Goldberg also said that excitement had to be tempered somewhat when trying to implement chatbots, because in order to structure the chat and make it efficient, a great deal of work had to be done with the data first. He had to learn first what kind of data was needed, and determine how clean it needed to be before he could even start building the chat function itself.

Jamie Holcombe, chief information officer at the U.S. Patent and Trademark Office, echoed the need to crawl before walking. USPTO is prioritizing the workflow of its patent examiners, applying AI to its classification and search functions in order to cut down the time patents spend in their queue and get them to the right examiner faster.
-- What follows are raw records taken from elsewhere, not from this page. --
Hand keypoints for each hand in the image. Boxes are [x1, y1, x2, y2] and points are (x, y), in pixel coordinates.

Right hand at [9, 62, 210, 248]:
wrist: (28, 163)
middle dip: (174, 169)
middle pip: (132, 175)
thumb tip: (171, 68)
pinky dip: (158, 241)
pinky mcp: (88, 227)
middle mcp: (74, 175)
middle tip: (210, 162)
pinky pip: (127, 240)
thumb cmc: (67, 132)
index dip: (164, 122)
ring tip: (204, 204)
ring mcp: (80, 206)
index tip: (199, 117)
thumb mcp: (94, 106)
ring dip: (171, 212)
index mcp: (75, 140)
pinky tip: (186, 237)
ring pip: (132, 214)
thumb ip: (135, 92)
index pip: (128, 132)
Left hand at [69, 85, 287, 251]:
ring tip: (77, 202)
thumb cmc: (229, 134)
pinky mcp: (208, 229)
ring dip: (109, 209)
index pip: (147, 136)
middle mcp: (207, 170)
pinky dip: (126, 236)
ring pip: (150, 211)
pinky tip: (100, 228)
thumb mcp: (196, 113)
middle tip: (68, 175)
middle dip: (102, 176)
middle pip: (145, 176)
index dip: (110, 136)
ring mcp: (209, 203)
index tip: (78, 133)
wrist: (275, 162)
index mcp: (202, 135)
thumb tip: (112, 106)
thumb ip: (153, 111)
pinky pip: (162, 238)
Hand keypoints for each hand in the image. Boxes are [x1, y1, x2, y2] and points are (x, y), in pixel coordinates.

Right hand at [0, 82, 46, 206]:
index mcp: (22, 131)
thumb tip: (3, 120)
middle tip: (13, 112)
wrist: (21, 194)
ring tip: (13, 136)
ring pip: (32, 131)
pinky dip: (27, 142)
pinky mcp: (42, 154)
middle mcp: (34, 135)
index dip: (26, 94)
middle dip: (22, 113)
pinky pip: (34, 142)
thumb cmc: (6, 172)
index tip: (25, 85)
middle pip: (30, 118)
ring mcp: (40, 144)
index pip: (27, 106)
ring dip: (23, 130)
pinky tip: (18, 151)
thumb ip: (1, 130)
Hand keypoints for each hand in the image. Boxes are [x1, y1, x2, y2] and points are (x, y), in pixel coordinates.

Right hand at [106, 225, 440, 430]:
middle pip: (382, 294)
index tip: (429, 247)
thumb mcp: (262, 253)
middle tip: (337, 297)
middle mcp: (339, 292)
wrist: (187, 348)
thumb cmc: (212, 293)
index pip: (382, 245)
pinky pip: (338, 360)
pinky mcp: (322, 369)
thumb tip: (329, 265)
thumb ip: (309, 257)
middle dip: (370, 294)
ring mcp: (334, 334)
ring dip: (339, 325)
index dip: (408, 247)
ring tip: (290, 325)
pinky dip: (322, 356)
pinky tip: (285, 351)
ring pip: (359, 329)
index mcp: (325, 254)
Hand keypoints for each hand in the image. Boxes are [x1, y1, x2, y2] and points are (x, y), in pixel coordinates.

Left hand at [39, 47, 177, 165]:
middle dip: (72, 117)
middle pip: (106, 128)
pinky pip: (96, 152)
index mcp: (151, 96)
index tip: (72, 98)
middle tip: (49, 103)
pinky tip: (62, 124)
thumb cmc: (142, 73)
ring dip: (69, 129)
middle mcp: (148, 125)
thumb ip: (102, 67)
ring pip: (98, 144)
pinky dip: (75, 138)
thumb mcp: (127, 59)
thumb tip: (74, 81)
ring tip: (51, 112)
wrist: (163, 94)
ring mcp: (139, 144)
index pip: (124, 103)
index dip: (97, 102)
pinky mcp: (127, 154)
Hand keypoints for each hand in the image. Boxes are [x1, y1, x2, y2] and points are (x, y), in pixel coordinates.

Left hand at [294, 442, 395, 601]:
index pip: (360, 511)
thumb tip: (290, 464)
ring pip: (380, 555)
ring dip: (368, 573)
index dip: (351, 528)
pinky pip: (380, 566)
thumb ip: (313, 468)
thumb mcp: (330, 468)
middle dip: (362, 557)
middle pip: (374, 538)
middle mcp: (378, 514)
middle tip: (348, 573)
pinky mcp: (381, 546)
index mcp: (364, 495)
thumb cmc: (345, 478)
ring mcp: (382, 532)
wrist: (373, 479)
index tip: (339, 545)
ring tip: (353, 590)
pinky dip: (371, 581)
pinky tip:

“We are using RPA to automate a lot of our clerical and administrative processes,” Holcombe said during the ACT-IAC webinar. “Would it be possible to put it in front of the patent or trademark process flow? Yes, we have a lot of hope. But what we want to do is we want to get proficient in the use of those tools, before we apply it to the crown jewels, the golden goose of both patent and trademark workflow.”

But all of these efforts to prioritize early on can lead to greater successes in the future. Jamese Sims, senior science advisor for Artificial Intelligence at the National Oceanic and Atmospheric Administration and National Weather Service Office of Science and Technology Integration, said NOAA is an old hand at AI, having implemented different forms for around 25 years. She described a plethora of programs that use AI at the agency, including data assimilation, climate and weather models, and wildfire detection.

Now NOAA has its sights set on using AI to assist unmanned systems. Sims said NOAA has partnered with Google AI, Microsoft and SEA Vision, among other companies, to develop AI to assist monitoring of fisheries, deep sea exploration and satellite observations.

But even for an agency well-seasoned in AI implementation, keeping current on the fundamentals remains important.

“Our priorities are actually driven by our customer requirements, our requirements across the agency, to make sure that we’re following the mandates,” Sims said. “When it comes to things like standards and trustworthy AI, we look towards [the National Institute of Standards and Technology] as a federal agency for support standards. And then we are also partnering with [a National Science Foundation] AI Institute on trustworthy AI for weather, ocean, and coastal.”